Chapter 3 Installation

3.1 Install scRNASequest

We provide two methods to install scRNASequest. The first one uses Conda, and the second one uses Docker. We have tested both methods on Linux servers; however, if you are a Mac user, please use the Docker method.

3.1.1 Installation using Conda

First, please make sure you have Conda installed, or, Anaconda/Miniconda installed:

which conda
# Your conda path will be returned

Then, we choose a directory and install scRNASequest by downloading the source code from GitHub.

The directory you choose here will be the future directory of this pipeline.

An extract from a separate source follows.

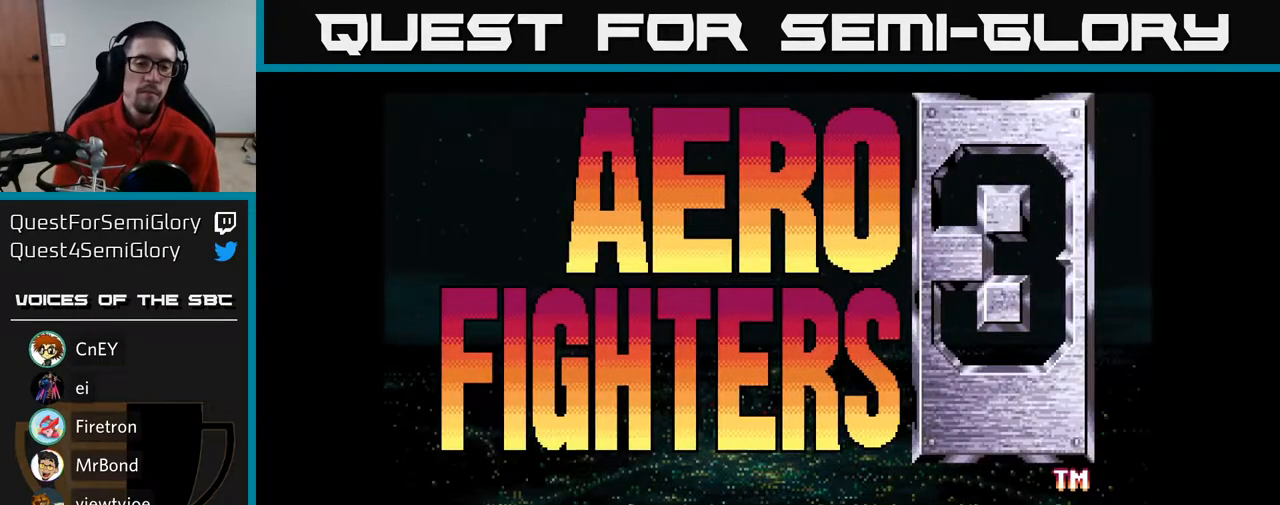
{"buttons": [], "left_stick": "center", "right_stick": "center", "events": [[133, "A", "down"], [233, "A", "up"]]}
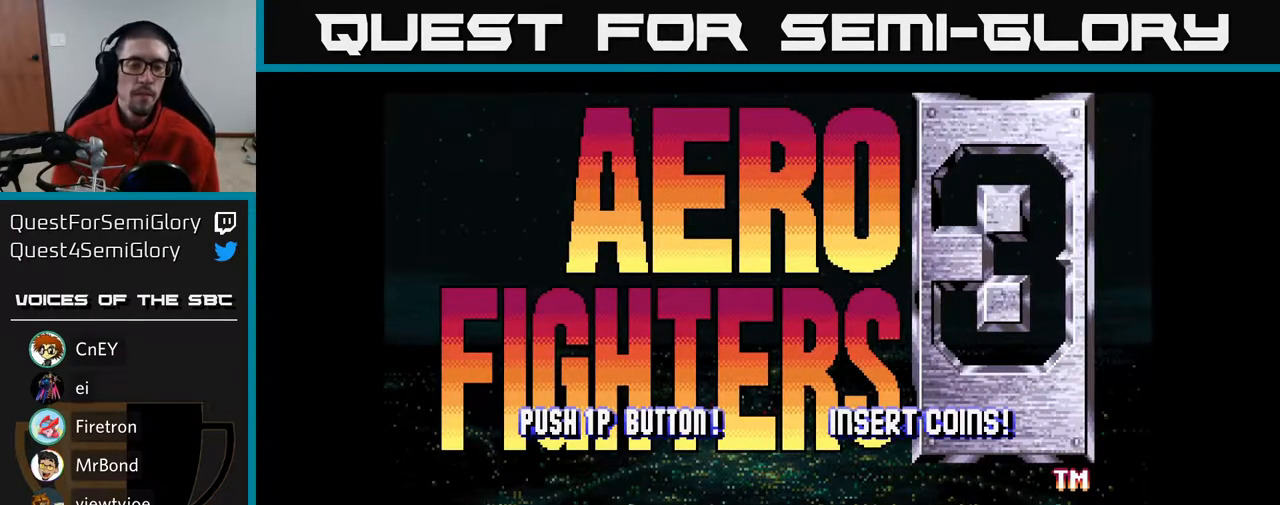
{"buttons": [], "left_stick": "center", "right_stick": "center", "events": [[83, "START", "down"], [217, "START", "up"]]}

# Go to the directory you choose. This tutorial uses $HOME (~) directory as an example:
cd ~
git clone https://github.com/interactivereport/scRNASequest.git
cd scRNASequest

# Install scRNASequest conda environment
# Before running this, please make sure you have conda installed before
# This step will take a while, usually between 30min to 1h depending on the internet speed
# Thank you for your patience
bash install.sh

# The .env will be created under the src directory
ls ~/scRNASequest/src/.env

# Now the pipeline scripts under the scRNASequest folder can be used
# Users can add the scRNASequest directory to the environment permanently
# by editing ~/.bash_profile or ~/.bashrc
vim ~/.bash_profile
# Add the full path of the scRNASequest directory to $PATH.
# In our example, this will be: ~/scRNASequest
PATH=$PATH:~/scRNASequest
# Close the vim text editor and source the file
source ~/.bash_profile

#To verify the installation, type the main program name, and the following message will show up:
scAnalyzer

#Output:
=====
Please set the sys.yml in ~/scRNASequest.
An example is '~/scRNASequest/src/sys_example.yml'.
=====

You got the above message because the sys.yml file is missing under the pipeline src directory (in our case, ~/scRNASequest/src/).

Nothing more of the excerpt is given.